Page segmentation data:
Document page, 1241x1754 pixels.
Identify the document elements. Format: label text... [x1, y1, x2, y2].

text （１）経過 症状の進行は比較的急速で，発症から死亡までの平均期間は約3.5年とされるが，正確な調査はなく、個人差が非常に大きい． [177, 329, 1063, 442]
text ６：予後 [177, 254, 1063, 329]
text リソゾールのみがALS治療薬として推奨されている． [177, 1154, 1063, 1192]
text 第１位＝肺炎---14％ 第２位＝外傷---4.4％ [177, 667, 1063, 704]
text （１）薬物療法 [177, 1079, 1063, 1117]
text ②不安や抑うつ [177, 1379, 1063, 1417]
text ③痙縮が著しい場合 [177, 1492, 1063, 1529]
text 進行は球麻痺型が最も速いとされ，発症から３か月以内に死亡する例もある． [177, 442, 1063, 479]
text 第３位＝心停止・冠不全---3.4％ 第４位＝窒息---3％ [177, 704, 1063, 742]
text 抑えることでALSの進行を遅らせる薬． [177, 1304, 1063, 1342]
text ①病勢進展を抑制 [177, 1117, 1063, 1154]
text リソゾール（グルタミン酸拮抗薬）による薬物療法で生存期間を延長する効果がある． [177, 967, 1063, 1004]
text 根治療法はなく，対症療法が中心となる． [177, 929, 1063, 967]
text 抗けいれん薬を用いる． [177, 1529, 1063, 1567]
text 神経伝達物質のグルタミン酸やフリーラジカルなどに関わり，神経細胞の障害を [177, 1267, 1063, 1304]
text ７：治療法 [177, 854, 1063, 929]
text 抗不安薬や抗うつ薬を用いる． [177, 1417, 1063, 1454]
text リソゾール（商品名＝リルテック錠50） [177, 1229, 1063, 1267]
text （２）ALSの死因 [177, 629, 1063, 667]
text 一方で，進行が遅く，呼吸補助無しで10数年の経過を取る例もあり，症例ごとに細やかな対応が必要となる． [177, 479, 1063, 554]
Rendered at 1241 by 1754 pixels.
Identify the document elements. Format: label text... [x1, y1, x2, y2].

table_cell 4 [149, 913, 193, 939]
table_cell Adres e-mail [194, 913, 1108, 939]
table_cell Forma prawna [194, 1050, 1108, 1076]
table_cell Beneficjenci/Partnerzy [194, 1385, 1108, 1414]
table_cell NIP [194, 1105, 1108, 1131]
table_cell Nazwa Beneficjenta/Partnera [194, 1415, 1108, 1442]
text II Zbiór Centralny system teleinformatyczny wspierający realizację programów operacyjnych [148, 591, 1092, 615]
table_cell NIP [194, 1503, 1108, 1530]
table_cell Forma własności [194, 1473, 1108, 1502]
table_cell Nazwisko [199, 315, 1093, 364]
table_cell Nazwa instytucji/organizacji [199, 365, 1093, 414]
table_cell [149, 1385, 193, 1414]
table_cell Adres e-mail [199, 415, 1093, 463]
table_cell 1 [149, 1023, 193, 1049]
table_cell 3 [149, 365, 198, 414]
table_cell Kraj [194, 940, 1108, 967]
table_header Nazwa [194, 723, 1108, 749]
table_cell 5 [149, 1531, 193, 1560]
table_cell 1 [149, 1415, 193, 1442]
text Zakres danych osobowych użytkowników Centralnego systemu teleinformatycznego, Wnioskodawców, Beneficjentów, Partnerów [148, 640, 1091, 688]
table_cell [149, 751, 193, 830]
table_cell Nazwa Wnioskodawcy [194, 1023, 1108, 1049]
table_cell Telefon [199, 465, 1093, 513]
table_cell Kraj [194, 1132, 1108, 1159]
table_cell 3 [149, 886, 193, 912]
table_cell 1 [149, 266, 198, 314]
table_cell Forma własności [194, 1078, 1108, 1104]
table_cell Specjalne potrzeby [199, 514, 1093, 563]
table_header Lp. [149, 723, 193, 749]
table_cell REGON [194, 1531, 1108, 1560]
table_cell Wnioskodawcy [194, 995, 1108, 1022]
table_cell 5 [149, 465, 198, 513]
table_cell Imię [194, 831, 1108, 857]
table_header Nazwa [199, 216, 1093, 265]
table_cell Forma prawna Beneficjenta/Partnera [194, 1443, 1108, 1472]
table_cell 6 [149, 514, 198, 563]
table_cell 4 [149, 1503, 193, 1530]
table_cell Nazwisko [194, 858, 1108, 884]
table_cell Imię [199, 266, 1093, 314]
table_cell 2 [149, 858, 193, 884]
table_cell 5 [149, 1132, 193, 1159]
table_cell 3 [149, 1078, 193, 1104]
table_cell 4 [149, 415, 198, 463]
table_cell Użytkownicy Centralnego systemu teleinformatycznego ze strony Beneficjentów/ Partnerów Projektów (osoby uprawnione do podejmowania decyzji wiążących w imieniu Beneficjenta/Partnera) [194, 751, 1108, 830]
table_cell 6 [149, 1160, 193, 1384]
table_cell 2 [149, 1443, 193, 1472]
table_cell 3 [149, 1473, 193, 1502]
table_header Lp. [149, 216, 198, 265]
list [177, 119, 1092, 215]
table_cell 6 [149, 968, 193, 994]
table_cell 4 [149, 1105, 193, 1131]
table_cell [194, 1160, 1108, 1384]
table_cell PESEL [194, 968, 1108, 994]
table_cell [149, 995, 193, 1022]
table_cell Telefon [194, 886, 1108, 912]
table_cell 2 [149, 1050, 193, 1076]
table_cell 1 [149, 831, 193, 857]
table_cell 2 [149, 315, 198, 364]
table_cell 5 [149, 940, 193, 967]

● **INSTRUCTIONS FOR THE TASK**
Write out all of the records above exactly as they appear.

● **EXERCISE OUTPUT**
Document page, 1241x1754 pixels.
Identify the document elements. Format: label text... [x1, y1, x2, y2].

text （１）経過 症状の進行は比較的急速で，発症から死亡までの平均期間は約3.5年とされるが，正確な調査はなく、個人差が非常に大きい． [177, 329, 1063, 442]
text ６：予後 [177, 254, 1063, 329]
text リソゾールのみがALS治療薬として推奨されている． [177, 1154, 1063, 1192]
text 第１位＝肺炎---14％ 第２位＝外傷---4.4％ [177, 667, 1063, 704]
text （１）薬物療法 [177, 1079, 1063, 1117]
text ②不安や抑うつ [177, 1379, 1063, 1417]
text ③痙縮が著しい場合 [177, 1492, 1063, 1529]
text 進行は球麻痺型が最も速いとされ，発症から３か月以内に死亡する例もある． [177, 442, 1063, 479]
text 第３位＝心停止・冠不全---3.4％ 第４位＝窒息---3％ [177, 704, 1063, 742]
text 抑えることでALSの進行を遅らせる薬． [177, 1304, 1063, 1342]
text ①病勢進展を抑制 [177, 1117, 1063, 1154]
text リソゾール（グルタミン酸拮抗薬）による薬物療法で生存期間を延長する効果がある． [177, 967, 1063, 1004]
text 根治療法はなく，対症療法が中心となる． [177, 929, 1063, 967]
text 抗けいれん薬を用いる． [177, 1529, 1063, 1567]
text 神経伝達物質のグルタミン酸やフリーラジカルなどに関わり，神経細胞の障害を [177, 1267, 1063, 1304]
text ７：治療法 [177, 854, 1063, 929]
text 抗不安薬や抗うつ薬を用いる． [177, 1417, 1063, 1454]
text リソゾール（商品名＝リルテック錠50） [177, 1229, 1063, 1267]
text （２）ALSの死因 [177, 629, 1063, 667]
text 一方で，進行が遅く，呼吸補助無しで10数年の経過を取る例もあり，症例ごとに細やかな対応が必要となる． [177, 479, 1063, 554]
Rendered at 1241 by 1754 pixels.
Identify the document elements. Format: label text... [x1, y1, x2, y2].

table_cell 4 [149, 913, 193, 939]
table_cell Adres e-mail [194, 913, 1108, 939]
table_cell Forma prawna [194, 1050, 1108, 1076]
table_cell Beneficjenci/Partnerzy [194, 1385, 1108, 1414]
table_cell NIP [194, 1105, 1108, 1131]
table_cell Nazwa Beneficjenta/Partnera [194, 1415, 1108, 1442]
text II Zbiór Centralny system teleinformatyczny wspierający realizację programów operacyjnych [148, 591, 1092, 615]
table_cell NIP [194, 1503, 1108, 1530]
table_cell Forma własności [194, 1473, 1108, 1502]
table_cell Nazwisko [199, 315, 1093, 364]
table_cell Nazwa instytucji/organizacji [199, 365, 1093, 414]
table_cell [149, 1385, 193, 1414]
table_cell Adres e-mail [199, 415, 1093, 463]
table_cell 1 [149, 1023, 193, 1049]
table_cell 3 [149, 365, 198, 414]
table_cell Kraj [194, 940, 1108, 967]
table_header Nazwa [194, 723, 1108, 749]
table_cell 5 [149, 1531, 193, 1560]
table_cell 1 [149, 1415, 193, 1442]
text Zakres danych osobowych użytkowników Centralnego systemu teleinformatycznego, Wnioskodawców, Beneficjentów, Partnerów [148, 640, 1091, 688]
table_cell [149, 751, 193, 830]
table_cell Nazwa Wnioskodawcy [194, 1023, 1108, 1049]
table_cell Telefon [199, 465, 1093, 513]
table_cell Kraj [194, 1132, 1108, 1159]
table_cell 3 [149, 886, 193, 912]
table_cell 1 [149, 266, 198, 314]
table_cell Forma własności [194, 1078, 1108, 1104]
table_cell Specjalne potrzeby [199, 514, 1093, 563]
table_header Lp. [149, 723, 193, 749]
table_cell REGON [194, 1531, 1108, 1560]
table_cell Wnioskodawcy [194, 995, 1108, 1022]
table_cell 5 [149, 465, 198, 513]
table_cell Imię [194, 831, 1108, 857]
table_header Nazwa [199, 216, 1093, 265]
table_cell Forma prawna Beneficjenta/Partnera [194, 1443, 1108, 1472]
table_cell 6 [149, 514, 198, 563]
table_cell 4 [149, 1503, 193, 1530]
table_cell Nazwisko [194, 858, 1108, 884]
table_cell Imię [199, 266, 1093, 314]
table_cell 2 [149, 858, 193, 884]
table_cell 5 [149, 1132, 193, 1159]
table_cell 3 [149, 1078, 193, 1104]
table_cell 4 [149, 415, 198, 463]
table_cell Użytkownicy Centralnego systemu teleinformatycznego ze strony Beneficjentów/ Partnerów Projektów (osoby uprawnione do podejmowania decyzji wiążących w imieniu Beneficjenta/Partnera) [194, 751, 1108, 830]
table_cell 6 [149, 1160, 193, 1384]
table_cell 2 [149, 1443, 193, 1472]
table_cell 3 [149, 1473, 193, 1502]
table_header Lp. [149, 216, 198, 265]
list [177, 119, 1092, 215]
table_cell 6 [149, 968, 193, 994]
table_cell 4 [149, 1105, 193, 1131]
table_cell [194, 1160, 1108, 1384]
table_cell PESEL [194, 968, 1108, 994]
table_cell [149, 995, 193, 1022]
table_cell Telefon [194, 886, 1108, 912]
table_cell 2 [149, 1050, 193, 1076]
table_cell 1 [149, 831, 193, 857]
table_cell 2 [149, 315, 198, 364]
table_cell 5 [149, 940, 193, 967]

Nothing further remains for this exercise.